Merging BSDPort into HotSpot mainline
David Holmes
David.Holmes at oracle.com
Tue Aug 2 23:26:52 PDT 2011
Kurt Miller said the following on 08/03/11 07:18:
> On Tuesday 02 August 2011 08:47:39 am Tom Rodriguez wrote:
>> What are the UseMembar changes about? They are fine, I'm curious why they are needed. I believe !UseMembar is more efficient.
>
> In the 1.5 update time-frame Sun was working on changing UseMembar from default true to false. When I intergrated this change into FreeBSD's port we started hitting intermittant segfaults that I debugged and traced back to the UseMembar setting change. Since releasing stable certified binaries quickly was one of the goals, I reverted the UseMembar default back to true instead of taking time to find the root cause. More details can be found in the freebsd-port thread below.
>
> http://markmail.org/message/rigdtb5heiliutec
>
> IIRC, when I worked on porting BSD hotspot support to 1.6 I tried setting UseMembar default to off/false and it still caused intermittant segfaults. Although, I don't recall if I checked this again with OpenJDK7 on FreeBSD SMP systems.

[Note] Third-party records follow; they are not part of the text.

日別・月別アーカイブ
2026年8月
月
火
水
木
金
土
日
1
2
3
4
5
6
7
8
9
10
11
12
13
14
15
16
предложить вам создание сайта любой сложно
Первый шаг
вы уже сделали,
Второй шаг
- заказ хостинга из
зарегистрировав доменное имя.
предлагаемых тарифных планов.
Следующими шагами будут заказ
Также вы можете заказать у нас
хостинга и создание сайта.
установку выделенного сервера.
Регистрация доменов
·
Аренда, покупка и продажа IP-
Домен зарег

This likely indicates that BSD page protection operations are not
providing the memory serialization affects that hotspot relies upon to
perform a "pseudo remote membar".
>> src/share/vm/interpreter/bytecodeTracer.cpp:
>>
>> Should this just be converted to INTPTR_FORMAT and intptr_t?
>
> That would work ok on OpenBSD, FreeBSD and OS/X where pthread_t is defined as a pointer.

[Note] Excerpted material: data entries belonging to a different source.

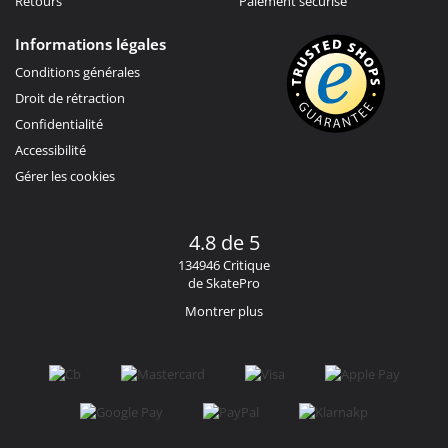
Retours
Paiement sécurisé
Informations légales
Conditions générales
Droit de rétraction
Confidentialité
Accessibilité
Gérer les cookies
4.8 de 5
134946 Critique
de SkatePro
Montrer plus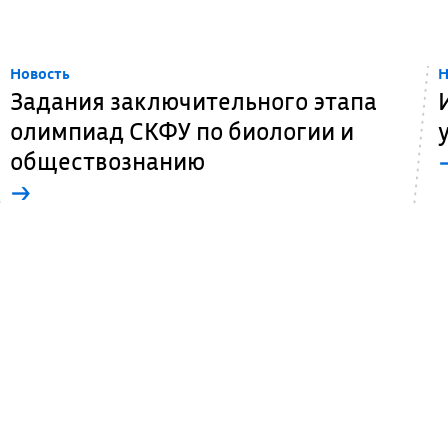
Новость
Н
Задания заключительного этапа
олимпиад СКФУ по биологии и
обществознанию
→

We really should not make assumptions about what the underlying type of
thread_t and pthread_t are :(
Aside: changes of this form
@@ -1110,7 +1113,7 @@
}
nmethod* nm = method->code();
if (WizardMode && nm != NULL) {
- sprintf(buf + (int)strlen(buf), "(nmethod " PTR_FORMAT ")",
(intptr_t)nm);
+ sprintf(buf + (int)strlen(buf), "(nmethod " INTPTR_FORMAT ")",
(intptr_t)nm);
}
}
are actually changing the wrong thing. The lack of properly defined
portable format-specifiers for pointer types means that our current set
of macros are always being subject to various proposals to "fix" them.
What we are actually printing is a pointer and PTR_FORMAT is logically
the right thing to use, but the actual definition (as an int type)
causes compiler warnings which lead to the cast to intptr_t. Which in
turn leads to the suggestion that the format specifier should actually
be INTPTR_FORMAT. See CR 6990479 - PTR_FORMAT needs to be a pointer format.